Granted, what Rice knew and said is not entirely unimportant. Working from official guidance cleared by the CIA and the FBI, Rice portrayed the Benghazi attack as the violent result of a demonstration, similar to the one outside the U.S embassy in Cairo, against an anti-Muslim video made in America and circulated online. Although some accounts from the ground report an initial protest, a well-organized militia apparently planned and executed the assault.
This became public soon enough, but McCain and Graham are in a frenzy over Rice’s failure to throw the word “terrorism” into her earlier account; they like to toss it around, and it gets cheaper as they do so. If she had deliberately distorted the facts to burnish the Obama administration’s anti-terrorism record, as the senators charge, that would be a legitimate complaint, possibly disqualifying if she is nominated as Secretary of State. But that’s not what seems to have happened. Instead, the details were fuzzed up by the CIA, presumably to “protect sources and methods,” in the oft-used cliché of the intelligence community.
According to Scott Shane of The New York Times, “The initial version of the talking points identified the suspected attackers—a local militant group called Ansar al-Shariah, with possible links to al-Qaeda in the Islamic Maghreb, an offshoot of the terrorist network in North Africa. But during a subsequent review by several intelligence agencies, CIA officials were concerned that such specific language might tip off the malefactors, skew intelligence collection in Libya, and interfere with the criminal investigation. So they replaced the names with the blanket term ‘extremists.’”
This may not let Rice entirely off the hook, depending on what she knew when about Ansar al-Shariah. But you can bet that if she had revealed that information, classified at the time, the distinguished senators would have skewered her for disclosing secrets to rally the public around Obama at a threatening moment. Presidents always go up in the polls when the country seems at risk. 
Let’s remember that Rice’s main competitor for the job at State is Senator John Kerry, who had the bad judgment to consider McCain as his vice presidential running mate in 2004. Kerry, a Democrat, would surely be confirmed, and his vacant seat would then be up for grabs in Massachusetts. It might be a long shot for Republicans, but in a narrowly divided Senate they’d love to have the chance.

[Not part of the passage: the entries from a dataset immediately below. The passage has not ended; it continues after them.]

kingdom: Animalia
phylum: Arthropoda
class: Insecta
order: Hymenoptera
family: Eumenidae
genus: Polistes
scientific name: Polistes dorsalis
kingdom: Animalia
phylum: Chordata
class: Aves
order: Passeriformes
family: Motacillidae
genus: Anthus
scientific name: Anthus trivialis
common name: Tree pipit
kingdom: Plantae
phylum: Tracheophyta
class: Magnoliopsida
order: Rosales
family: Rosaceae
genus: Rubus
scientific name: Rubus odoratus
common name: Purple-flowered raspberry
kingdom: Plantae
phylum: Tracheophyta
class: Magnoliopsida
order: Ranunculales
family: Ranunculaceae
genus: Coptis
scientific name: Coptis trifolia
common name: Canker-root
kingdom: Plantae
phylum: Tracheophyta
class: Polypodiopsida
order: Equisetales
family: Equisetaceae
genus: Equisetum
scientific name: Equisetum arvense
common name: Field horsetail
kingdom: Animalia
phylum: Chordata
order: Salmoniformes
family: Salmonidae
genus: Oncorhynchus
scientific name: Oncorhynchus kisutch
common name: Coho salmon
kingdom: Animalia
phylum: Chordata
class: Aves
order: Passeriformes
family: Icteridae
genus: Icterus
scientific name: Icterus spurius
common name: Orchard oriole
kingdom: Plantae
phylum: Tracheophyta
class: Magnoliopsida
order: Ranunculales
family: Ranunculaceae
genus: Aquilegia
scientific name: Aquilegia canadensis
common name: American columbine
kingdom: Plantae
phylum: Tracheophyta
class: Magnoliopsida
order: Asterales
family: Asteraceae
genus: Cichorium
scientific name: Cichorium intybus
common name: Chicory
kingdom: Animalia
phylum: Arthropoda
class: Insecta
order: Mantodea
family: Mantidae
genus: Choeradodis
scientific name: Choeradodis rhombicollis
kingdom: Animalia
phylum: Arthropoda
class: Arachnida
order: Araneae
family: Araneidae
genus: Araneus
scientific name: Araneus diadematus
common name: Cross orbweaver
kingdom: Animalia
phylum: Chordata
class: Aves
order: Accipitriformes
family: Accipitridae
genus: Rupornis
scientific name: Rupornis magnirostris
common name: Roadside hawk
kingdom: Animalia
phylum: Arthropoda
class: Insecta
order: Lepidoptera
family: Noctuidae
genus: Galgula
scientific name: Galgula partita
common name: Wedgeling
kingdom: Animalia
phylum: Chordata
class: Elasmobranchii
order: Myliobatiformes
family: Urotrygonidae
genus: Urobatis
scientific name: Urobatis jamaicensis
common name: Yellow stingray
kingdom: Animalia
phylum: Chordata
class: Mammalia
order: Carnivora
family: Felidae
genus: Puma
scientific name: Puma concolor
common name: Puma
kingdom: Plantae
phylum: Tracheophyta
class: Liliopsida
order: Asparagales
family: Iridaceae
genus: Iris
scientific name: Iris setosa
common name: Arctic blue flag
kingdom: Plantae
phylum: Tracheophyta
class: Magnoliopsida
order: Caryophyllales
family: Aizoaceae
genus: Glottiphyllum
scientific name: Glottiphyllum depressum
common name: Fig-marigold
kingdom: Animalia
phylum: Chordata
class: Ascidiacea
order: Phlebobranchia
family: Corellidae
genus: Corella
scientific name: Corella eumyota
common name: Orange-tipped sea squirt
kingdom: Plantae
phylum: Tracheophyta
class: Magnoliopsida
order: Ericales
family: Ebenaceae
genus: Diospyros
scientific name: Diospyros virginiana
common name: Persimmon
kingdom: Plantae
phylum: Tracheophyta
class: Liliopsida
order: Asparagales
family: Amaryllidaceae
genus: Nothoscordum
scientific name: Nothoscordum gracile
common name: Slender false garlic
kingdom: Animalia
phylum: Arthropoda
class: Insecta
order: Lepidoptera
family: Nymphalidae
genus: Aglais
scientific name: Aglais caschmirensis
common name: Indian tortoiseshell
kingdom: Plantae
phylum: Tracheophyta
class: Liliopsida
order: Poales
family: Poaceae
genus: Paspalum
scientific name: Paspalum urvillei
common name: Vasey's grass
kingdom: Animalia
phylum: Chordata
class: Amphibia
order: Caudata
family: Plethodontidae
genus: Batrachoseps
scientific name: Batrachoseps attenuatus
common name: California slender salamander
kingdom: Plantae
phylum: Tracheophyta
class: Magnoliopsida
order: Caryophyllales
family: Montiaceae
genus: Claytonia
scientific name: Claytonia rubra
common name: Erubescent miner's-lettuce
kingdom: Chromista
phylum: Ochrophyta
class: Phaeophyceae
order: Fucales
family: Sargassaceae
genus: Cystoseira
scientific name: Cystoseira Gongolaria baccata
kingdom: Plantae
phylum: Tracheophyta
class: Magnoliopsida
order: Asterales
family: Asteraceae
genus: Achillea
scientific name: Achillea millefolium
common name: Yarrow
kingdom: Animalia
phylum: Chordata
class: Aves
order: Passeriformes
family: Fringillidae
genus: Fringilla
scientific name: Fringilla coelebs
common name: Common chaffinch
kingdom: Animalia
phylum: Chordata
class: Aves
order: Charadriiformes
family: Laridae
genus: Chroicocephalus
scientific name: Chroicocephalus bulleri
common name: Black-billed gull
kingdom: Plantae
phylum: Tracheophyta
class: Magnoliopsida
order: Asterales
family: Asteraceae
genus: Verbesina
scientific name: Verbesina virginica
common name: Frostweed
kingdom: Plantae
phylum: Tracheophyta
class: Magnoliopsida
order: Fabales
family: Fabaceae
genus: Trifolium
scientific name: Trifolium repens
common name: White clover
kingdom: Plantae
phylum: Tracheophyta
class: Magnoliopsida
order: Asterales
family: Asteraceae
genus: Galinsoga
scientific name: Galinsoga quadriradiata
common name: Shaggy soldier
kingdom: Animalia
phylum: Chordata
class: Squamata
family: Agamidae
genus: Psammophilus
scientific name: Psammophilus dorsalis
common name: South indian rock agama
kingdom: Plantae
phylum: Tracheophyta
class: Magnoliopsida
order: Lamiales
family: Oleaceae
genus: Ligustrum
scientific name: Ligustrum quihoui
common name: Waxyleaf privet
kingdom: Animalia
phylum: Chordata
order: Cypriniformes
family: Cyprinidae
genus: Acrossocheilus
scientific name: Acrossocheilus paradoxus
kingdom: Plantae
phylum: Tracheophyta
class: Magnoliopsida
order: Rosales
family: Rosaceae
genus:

 Kerry, now chairman of the Senate Foreign Relations Committee, would probably make a better Secretary of State than Susan Rice. He is suave, smart, experienced in foreign affairs, and may even bring creative thinking to an administration that conducts policy overseas by more reflex than strategy. But as Tom Friedman wrote in jokingly proposing the canny negotiator Education Secretary Arne Duncan for the job, “a big part of being secretary of education (and secretary of state) is getting allies and adversaries to agree on things they normally wouldn’t—and making them think that it was all their idea.” (Friedman knows about this from working for editors at The Times.)
So Kerry may be too sincere. Perhaps Obama can find some charming, nasty, streetwise, hard-bargaining, poker-playing, horse-trading strategic thinker out there who knows every dangerous neighborhood or can be a fast learner. This is the kind of discussion that McCain and Graham might be having with the White House and the public. Instead, they ate the cookies.